A ‘game changing’ new antibiotic which is capable of killing superbugs has been successfully synthesised and used to treat an infection for the first time, and could lead to the first new class of antibiotic drug in 30 years, according to a new report published in the Journal of Medicinal Chemistry.
Researchers from the University of Lincoln have successfully created a simplified, synthesised form of teixobactin – a natural antibiotic discovered by US scientists in soil samples in 2015 – which has been used to treat a bacterial infection in mice, demonstrating the first proof that such simplified versions could be used to treat real bacterial infection as the basis of a new drug.
The team at Lincoln developed a library of synthetic versions of teixobactin by replacing key amino acids at specific points in the antibiotic’s structure to make it easier to recreate. After these simplified synthetic versions were shown to be highly potent against superbug-causing bacteria in test tube experiments, researchers from the Singapore Eye Research Institute then used one of the synthetic versions to successfully treat a bacterial infection in mice.

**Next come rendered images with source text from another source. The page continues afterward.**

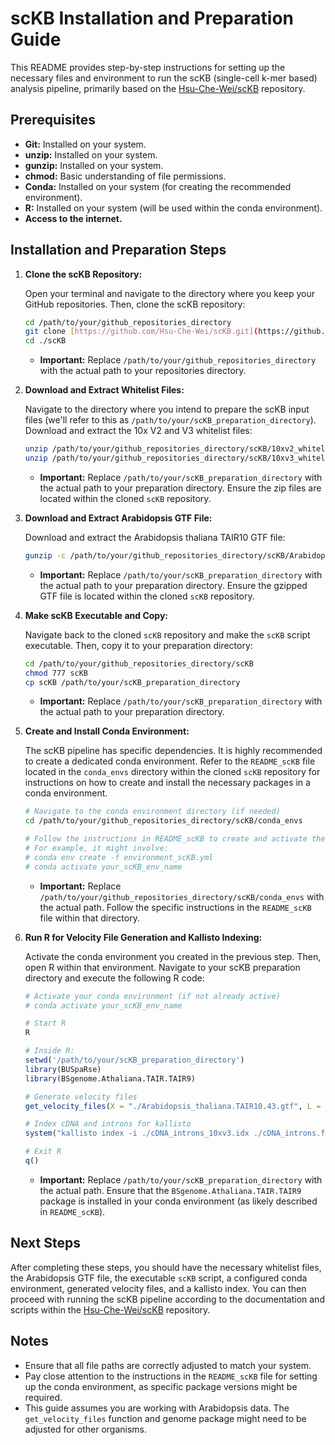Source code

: # scKB Installation and Preparation Guide

This README provides step-by-step instructions for setting up the necessary files and environment to run the scKB (single-cell k-mer based) analysis pipeline, primarily based on the [Hsu-Che-Wei/scKB](https://github.com/Hsu-Che-Wei/scKB) repository.

## Prerequisites

* **Git:** Installed on your system.
* **unzip:** Installed on your system.
* **gunzip:** Installed on your system.
* **chmod:** Basic understanding of file permissions.
* **Conda:** Installed on your system (for creating the recommended environment).
* **R:** Installed on your system (will be used within the conda environment).
* **Access to the internet.**

## Installation and Preparation Steps

1.  **Clone the scKB Repository:**

    Open your terminal and navigate to the directory where you keep your GitHub repositories. Then, clone the scKB repository:

    ```bash
    cd /path/to/your/github_repositories_directory
    git clone [https://github.com/Hsu-Che-Wei/scKB.git](https://github.com/Hsu-Che-Wei/scKB.git)
    cd ./scKB
    ```

    * **Important:** Replace `/path/to/your/github_repositories_directory` with the actual path to your repositories directory.

2.  **Download and Extract Whitelist Files:**

    Navigate to the directory where you intend to prepare the scKB input files (we'll refer to this as `/path/to/your/scKB_preparation_directory`). Download and extract the 10x V2 and V3 whitelist files:

    ```bash
    unzip /path/to/your/github_repositories_directory/scKB/10xv2_whitelist.txt.zip -d /path/to/your/scKB_preparation_directory
    unzip /path/to/your/github_repositories_directory/scKB/10xv3_whitelist.txt.zip -d /path/to/your/scKB_preparation_directory
    ```

    * **Important:** Replace `/path/to/your/scKB_preparation_directory` with the actual path to your preparation directory. Ensure the zip files are located within the cloned `scKB` repository.

3.  **Download and Extract Arabidopsis GTF File:**

    Download and extract the Arabidopsis thaliana TAIR10 GTF file:

    ```bash
    gunzip -c /path/to/your/github_repositories_directory/scKB/Arabidopsis_thaliana.TAIR10.43.gtf.gz > /path/to/your/scKB_preparation_directory/Arabidopsis_thaliana.TAIR10.43.gtf
    ```

    * **Important:** Replace `/path/to/your/scKB_preparation_directory` with the actual path to your preparation directory. Ensure the gzipped GTF file is located within the cloned `scKB` repository.

4.  **Make scKB Executable and Copy:**

    Navigate back to the cloned `scKB` repository and make the `scKB` script executable. Then, copy it to your preparation directory:

    ```bash
    cd /path/to/your/github_repositories_directory/scKB
    chmod 777 scKB
    cp scKB /path/to/your/scKB_preparation_directory
    ```

    * **Important:** Replace `/path/to/your/scKB_preparation_directory` with the actual path to your preparation directory.

5.  **Create and Install Conda Environment:**

    The scKB pipeline has specific dependencies. It is highly recommended to create a dedicated conda environment. Refer to the `README_scKB` file located in the `conda_envs` directory within the cloned `scKB` repository for instructions on how to create and install the necessary packages in a conda environment.

    ```bash
    # Navigate to the conda environment directory (if needed)
    cd /path/to/your/github_repositories_directory/scKB/conda_envs

    # Follow the instructions in README_scKB to create and activate the environment
    # For example, it might involve:
    # conda env create -f environment_scKB.yml
    # conda activate your_scKB_env_name
    ```

    * **Important:** Replace `/path/to/your/github_repositories_directory/scKB/conda_envs` with the actual path. Follow the specific instructions in the `README_scKB` file within that directory.

6.  **Run R for Velocity File Generation and Kallisto Indexing:**

    Activate the conda environment you created in the previous step. Then, open R within that environment. Navigate to your scKB preparation directory and execute the following R code:

    ```R
    # Activate your conda environment (if not already active)
    # conda activate your_scKB_env_name

    # Start R
    R

    # Inside R:
    setwd('/path/to/your/scKB_preparation_directory')
    library(BUSpaRse)
    library(BSgenome.Athaliana.TAIR.TAIR9)

    # Generate velocity files
    get_velocity_files(X = "./Arabidopsis_thaliana.TAIR10.43.gtf", L = 91, Genome = BSgenome.Athaliana.TAIR.TAIR9, out_path = "./", isoform_action = "separate", chrs_only=FALSE, style="Ensembl")

    # Index cDNA and introns for kallisto
    system("kallisto index -i ./cDNA_introns_10xv3.idx ./cDNA_introns.fa")

    # Exit R
    q()
    ```

    * **Important:** Replace `/path/to/your/scKB_preparation_directory` with the actual path. Ensure that the `BSgenome.Athaliana.TAIR.TAIR9` package is installed in your conda environment (as likely described in `README_scKB`).

## Next Steps

After completing these steps, you should have the necessary whitelist files, the Arabidopsis GTF file, the executable `scKB` script, a configured conda environment, generated velocity files, and a kallisto index. You can then proceed with running the scKB pipeline according to the documentation and scripts within the [Hsu-Che-Wei/scKB](https://github.com/Hsu-Che-Wei/scKB) repository.

## Notes

* Ensure that all file paths are correctly adjusted to match your system.
* Pay close attention to the instructions in the `README_scKB` file for setting up the conda environment, as specific package versions might be required.
* This guide assumes you are working with Arabidopsis data. The `get_velocity_files` function and genome package might need to be adjusted for other organisms.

As well as clearing the infection, the synthesised teixobactin also minimised the infection’s severity.
Dr. Ishwar Singh, a specialist in novel drug design and development from the University of Lincoln’s School of Pharmacy, said: ‘Translating our success with these simplified synthetic versions from test tubes to real cases is a quantum jump in the development of new antibiotics, and brings us closer to realising the therapeutic potential of simplified teixobactins.’
‘When teixobactin was discovered it was groundbreaking in itself as a new antibiotic which kills bacteria without detectable resistance including superbugs such as MRSA, but natural teixobactin was not created for human use.’
‘A significant amount of work remains in the development of teixobactin as a therapeutic antibiotic for human use — we are probably around six to ten years off a drug that doctors can prescribe to patients — but this is a real step in the right direction and now opens the door for improving our in vivo analogues.’